La voz que escuché tan a menudo cuando él lloraba era la de mi madre, resonando en las áreas más tiernas de la mente, diciendo, gritando: Te daré una razón para llorar. Pero mi corazón eligió la compasión por mi hijo tan pequeño, tan asustado. Un espacio para que él sienta esos sentimientos, tan abrumadores, mucho más grandes que él. Mis brazos lo sostuvieron y yo también me mantuve en ese espacio. Deseando que mi madre pudiera haberme retenido en mi miedo, sabiendo que era válido, curando de la manera que solo amar a otra persona tan profundamente puede permitirlo.
Finalmente, tuve que admitir que el pasado que quería tener, la madre que deseaba tan desesperadamente, no existía.
Con el tiempo, aprendería a contenerme de la forma en que mi madre no podía.
En muchos sentidos, mi infancia me hizo la madre que soy hoy. Me hacía cuidadosa, compasiva y extremadamente dura conmigo misma cada vez que la cagaba.
Me hizo resiliente e ingeniosa y capaz de dejar de lado mis propias necesidades para poder atender las necesidades de alguien más pequeño y vulnerable. Supongo que mi madre tenía razón, después de todo, Estoy bien.

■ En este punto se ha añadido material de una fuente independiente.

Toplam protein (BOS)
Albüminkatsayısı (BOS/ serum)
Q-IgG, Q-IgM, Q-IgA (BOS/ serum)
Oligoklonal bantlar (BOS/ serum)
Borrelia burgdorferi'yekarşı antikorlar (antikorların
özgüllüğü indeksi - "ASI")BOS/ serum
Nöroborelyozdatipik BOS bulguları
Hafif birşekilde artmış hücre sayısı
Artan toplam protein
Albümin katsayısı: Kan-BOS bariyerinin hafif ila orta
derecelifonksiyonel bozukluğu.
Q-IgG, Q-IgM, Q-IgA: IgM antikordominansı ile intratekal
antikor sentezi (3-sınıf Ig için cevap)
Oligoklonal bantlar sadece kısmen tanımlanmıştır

Estoy bien porque tenía que estar bien para poder sobrevivir y tener mis propios hijos. Estoy bien porque no tuve otra opción.
Quiero darles una opción a mis hijos. Entonces, cuando nos mudamos a una nueva ciudad y una nueva escuela y mi hija neurodivergente gritó, la dejé. Cuando no pudo entrar al salón de clases, fui con ella. Cuando no pudo hacer contacto visual con la maestra, le enseñé. Cuando no podía jugar en el recreo porque su ansiedad social y de separación la abrumaban, jugaba con ella. Cuando ella lloró, la abracé a ella y a mí.
No puedo deshacer lo que me han hecho, pero puedo hacerlo mejor. Y cada vez que lo hago mejor es un acto de reparación.